**What the exercise asks:** A single stretch of the material below is to be transcribed exactly, starting at the line with "Table 2. Percentages" and ending after the line with "Fig. 1. Schematic".

**Supplied records:**
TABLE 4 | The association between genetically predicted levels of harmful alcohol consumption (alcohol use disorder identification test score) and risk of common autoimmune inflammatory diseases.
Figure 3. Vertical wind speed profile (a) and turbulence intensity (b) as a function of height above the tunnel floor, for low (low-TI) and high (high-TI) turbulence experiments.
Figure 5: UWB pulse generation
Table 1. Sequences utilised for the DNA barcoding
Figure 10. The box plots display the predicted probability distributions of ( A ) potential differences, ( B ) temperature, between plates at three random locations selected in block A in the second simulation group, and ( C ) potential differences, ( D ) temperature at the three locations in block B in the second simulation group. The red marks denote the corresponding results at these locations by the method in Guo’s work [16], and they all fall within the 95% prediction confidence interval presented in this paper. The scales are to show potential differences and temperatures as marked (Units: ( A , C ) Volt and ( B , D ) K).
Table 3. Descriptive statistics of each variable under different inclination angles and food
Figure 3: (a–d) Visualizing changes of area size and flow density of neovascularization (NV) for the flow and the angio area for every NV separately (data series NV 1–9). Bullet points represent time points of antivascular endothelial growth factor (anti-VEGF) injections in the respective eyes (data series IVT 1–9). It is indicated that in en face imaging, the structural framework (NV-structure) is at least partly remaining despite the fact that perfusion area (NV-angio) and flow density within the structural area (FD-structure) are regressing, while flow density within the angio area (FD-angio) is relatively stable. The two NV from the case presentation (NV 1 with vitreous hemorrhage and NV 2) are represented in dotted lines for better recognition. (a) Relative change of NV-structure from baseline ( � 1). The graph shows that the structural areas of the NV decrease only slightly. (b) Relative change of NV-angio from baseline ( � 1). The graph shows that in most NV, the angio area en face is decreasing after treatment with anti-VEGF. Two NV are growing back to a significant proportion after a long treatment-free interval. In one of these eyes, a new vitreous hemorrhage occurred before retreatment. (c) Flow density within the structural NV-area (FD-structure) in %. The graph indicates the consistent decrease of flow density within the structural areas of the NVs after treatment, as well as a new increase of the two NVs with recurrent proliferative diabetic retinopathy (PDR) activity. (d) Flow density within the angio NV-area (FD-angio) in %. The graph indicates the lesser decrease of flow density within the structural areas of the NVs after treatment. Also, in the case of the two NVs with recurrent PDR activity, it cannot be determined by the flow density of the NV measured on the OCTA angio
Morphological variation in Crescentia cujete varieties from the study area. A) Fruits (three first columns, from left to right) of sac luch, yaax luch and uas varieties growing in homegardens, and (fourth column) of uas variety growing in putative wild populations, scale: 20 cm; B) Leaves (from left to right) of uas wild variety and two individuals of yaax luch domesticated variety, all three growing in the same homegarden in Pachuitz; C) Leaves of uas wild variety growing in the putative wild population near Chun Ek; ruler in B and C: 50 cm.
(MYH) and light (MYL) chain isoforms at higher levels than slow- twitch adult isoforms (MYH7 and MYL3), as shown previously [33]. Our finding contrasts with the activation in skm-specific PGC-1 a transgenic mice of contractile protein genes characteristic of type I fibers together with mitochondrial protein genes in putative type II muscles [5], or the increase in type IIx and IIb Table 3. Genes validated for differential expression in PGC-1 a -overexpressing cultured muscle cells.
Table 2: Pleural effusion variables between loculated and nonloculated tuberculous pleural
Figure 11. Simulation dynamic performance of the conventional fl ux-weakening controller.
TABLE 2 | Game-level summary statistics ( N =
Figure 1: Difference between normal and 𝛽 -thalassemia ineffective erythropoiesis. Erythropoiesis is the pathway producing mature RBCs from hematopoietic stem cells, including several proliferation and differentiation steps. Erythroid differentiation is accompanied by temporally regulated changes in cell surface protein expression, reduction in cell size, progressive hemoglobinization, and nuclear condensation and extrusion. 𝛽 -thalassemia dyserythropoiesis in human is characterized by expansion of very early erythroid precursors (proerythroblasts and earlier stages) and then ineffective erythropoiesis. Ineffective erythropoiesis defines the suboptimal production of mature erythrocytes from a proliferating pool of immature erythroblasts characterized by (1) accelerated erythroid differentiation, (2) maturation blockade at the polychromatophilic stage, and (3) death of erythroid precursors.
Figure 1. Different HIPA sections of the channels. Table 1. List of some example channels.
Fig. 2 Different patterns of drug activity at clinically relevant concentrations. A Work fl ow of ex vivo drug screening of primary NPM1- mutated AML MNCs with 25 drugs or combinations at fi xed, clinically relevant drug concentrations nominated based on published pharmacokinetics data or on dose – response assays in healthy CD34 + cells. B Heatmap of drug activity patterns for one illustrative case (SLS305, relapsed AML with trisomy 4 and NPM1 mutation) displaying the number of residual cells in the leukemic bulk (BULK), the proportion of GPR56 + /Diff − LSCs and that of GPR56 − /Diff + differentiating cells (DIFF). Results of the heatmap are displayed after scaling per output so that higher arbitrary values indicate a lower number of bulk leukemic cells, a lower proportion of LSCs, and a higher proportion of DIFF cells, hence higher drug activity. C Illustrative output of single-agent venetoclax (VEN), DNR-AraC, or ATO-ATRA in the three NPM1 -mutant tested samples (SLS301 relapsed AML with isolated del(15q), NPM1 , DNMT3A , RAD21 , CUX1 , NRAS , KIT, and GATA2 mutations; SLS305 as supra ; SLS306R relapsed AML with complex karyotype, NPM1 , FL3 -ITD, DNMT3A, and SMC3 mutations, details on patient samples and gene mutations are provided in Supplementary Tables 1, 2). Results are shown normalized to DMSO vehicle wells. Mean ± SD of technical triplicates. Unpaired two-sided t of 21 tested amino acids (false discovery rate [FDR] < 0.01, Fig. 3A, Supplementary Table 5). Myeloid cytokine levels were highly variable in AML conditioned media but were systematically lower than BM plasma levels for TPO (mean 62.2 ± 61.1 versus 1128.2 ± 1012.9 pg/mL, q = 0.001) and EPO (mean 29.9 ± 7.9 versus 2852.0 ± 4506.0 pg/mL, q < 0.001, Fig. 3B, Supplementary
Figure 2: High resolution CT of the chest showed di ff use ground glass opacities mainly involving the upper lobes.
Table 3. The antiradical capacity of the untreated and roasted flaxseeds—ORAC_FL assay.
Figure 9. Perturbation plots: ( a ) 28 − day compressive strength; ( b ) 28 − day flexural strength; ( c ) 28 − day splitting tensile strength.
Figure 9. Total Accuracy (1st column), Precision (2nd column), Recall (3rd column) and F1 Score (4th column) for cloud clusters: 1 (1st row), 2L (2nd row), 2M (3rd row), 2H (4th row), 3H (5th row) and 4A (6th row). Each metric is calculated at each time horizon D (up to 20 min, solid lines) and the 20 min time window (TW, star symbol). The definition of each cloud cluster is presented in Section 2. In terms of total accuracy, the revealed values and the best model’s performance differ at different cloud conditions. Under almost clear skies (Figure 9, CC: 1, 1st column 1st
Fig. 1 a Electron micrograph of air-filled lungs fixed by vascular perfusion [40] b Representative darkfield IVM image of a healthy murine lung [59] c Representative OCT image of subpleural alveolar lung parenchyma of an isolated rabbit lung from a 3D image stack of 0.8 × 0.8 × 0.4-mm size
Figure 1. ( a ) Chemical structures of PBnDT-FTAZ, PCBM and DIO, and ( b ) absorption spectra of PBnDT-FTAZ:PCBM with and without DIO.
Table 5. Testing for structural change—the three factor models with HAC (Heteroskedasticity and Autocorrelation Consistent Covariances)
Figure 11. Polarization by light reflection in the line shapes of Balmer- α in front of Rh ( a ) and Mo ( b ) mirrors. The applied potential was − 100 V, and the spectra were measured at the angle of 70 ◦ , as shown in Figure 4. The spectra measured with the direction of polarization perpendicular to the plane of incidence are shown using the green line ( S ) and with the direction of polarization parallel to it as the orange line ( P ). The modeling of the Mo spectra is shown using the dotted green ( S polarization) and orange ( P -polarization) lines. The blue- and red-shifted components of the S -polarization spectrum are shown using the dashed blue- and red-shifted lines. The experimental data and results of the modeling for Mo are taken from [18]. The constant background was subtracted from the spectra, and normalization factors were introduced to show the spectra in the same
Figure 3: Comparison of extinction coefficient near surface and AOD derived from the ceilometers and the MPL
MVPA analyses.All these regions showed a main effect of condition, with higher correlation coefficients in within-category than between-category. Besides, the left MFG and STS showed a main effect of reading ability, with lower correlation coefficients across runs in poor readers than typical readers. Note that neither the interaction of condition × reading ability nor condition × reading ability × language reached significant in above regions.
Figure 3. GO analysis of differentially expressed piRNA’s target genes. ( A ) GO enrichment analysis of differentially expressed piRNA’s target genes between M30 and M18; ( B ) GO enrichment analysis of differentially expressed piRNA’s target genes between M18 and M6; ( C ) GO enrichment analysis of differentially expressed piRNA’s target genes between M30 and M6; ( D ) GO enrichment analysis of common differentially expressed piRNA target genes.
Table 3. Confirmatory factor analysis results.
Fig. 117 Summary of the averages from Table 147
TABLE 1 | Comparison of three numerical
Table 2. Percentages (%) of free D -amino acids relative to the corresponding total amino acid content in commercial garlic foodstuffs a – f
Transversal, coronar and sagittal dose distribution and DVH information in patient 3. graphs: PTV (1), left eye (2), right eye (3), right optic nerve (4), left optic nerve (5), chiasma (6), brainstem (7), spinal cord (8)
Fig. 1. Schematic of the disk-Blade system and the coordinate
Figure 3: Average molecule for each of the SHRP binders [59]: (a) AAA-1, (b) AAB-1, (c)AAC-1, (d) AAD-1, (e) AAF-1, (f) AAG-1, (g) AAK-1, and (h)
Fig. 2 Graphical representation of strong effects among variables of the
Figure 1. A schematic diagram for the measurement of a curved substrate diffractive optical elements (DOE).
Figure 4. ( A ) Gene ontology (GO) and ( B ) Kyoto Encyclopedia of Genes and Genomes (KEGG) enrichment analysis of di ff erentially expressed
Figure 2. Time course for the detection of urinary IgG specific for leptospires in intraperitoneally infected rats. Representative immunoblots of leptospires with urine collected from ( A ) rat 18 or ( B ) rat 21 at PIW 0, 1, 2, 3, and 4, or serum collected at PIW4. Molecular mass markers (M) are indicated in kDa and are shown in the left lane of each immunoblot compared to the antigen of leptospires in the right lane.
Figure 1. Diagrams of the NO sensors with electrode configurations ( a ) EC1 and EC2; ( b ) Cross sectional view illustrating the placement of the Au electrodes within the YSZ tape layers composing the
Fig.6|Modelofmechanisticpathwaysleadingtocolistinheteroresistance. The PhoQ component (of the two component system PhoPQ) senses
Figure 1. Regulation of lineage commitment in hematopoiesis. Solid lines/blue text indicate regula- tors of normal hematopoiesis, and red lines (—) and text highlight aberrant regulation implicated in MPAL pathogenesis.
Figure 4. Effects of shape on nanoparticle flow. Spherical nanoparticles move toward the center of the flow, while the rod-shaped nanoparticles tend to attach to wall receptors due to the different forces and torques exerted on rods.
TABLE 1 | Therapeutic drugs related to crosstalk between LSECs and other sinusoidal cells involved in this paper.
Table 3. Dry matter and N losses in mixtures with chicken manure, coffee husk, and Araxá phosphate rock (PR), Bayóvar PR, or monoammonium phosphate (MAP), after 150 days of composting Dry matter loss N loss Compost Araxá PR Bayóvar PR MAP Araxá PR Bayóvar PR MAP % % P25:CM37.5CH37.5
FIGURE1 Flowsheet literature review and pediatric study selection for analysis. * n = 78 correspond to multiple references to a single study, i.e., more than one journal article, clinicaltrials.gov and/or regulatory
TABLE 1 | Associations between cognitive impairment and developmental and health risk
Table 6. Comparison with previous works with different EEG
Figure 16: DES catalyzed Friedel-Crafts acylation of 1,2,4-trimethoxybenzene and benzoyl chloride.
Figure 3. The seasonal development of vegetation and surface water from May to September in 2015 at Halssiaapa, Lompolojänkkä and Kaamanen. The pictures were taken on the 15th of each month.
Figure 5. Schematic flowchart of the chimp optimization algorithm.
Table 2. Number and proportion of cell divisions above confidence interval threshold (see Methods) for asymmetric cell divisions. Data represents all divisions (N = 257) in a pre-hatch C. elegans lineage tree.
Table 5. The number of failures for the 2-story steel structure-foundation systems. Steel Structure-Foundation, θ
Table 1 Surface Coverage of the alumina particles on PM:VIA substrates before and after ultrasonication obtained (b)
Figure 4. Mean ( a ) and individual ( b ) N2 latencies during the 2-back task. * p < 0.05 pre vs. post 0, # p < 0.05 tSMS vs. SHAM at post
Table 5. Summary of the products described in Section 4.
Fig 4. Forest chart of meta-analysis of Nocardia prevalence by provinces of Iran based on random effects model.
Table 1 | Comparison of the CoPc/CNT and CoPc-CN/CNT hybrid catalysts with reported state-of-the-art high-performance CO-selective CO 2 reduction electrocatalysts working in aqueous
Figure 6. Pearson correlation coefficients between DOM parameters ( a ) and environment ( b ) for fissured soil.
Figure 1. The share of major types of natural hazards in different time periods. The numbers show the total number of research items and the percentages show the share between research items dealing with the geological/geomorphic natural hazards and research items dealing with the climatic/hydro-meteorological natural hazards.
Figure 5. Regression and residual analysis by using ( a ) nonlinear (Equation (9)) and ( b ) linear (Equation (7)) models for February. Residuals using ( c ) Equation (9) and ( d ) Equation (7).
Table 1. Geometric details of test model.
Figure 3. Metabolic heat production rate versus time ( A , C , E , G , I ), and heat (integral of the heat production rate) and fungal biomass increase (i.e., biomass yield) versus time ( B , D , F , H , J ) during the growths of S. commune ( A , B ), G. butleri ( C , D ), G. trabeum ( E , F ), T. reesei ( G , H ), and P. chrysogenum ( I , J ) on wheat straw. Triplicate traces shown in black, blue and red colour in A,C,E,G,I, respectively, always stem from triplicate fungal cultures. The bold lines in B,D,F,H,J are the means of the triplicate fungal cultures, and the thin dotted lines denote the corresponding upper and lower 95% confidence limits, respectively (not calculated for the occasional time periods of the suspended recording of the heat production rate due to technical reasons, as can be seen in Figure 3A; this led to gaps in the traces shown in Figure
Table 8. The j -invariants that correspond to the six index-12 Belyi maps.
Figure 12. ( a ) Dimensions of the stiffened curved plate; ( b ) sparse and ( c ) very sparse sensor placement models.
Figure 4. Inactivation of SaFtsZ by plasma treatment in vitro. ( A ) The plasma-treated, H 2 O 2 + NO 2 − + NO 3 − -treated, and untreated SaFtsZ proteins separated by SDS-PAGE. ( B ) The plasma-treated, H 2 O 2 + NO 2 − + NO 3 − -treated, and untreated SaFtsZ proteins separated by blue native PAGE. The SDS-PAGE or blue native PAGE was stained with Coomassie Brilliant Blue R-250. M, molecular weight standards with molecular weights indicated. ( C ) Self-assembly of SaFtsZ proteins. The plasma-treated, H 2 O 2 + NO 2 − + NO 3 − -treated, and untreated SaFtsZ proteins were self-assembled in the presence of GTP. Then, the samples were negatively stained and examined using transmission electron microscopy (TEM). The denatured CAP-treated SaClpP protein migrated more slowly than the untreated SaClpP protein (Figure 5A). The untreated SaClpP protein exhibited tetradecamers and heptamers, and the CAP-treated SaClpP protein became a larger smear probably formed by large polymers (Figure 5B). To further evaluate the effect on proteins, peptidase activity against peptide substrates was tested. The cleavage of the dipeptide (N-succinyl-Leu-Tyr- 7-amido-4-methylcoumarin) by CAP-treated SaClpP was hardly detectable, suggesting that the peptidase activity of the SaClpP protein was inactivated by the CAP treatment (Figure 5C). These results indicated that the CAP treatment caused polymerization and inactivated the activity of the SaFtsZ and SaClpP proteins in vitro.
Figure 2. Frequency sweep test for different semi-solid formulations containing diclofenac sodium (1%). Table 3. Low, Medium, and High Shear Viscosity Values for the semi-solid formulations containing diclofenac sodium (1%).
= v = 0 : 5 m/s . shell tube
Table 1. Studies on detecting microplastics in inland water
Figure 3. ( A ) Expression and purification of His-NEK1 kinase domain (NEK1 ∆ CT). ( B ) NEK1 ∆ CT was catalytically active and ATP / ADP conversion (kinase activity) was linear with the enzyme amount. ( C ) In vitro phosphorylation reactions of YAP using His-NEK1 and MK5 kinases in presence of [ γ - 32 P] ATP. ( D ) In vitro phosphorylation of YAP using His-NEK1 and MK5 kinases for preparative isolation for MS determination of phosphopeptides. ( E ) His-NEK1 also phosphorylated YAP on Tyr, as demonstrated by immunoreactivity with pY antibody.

**Solution for this exercise:**
Table 2. Percentages (%) of free D -amino acids relative to the corresponding total amino acid content in commercial garlic foodstuffs a – f
Transversal, coronar and sagittal dose distribution and DVH information in patient 3. graphs: PTV (1), left eye (2), right eye (3), right optic nerve (4), left optic nerve (5), chiasma (6), brainstem (7), spinal cord (8)
Fig. 1. Schematic of the disk-Blade system and the coordinate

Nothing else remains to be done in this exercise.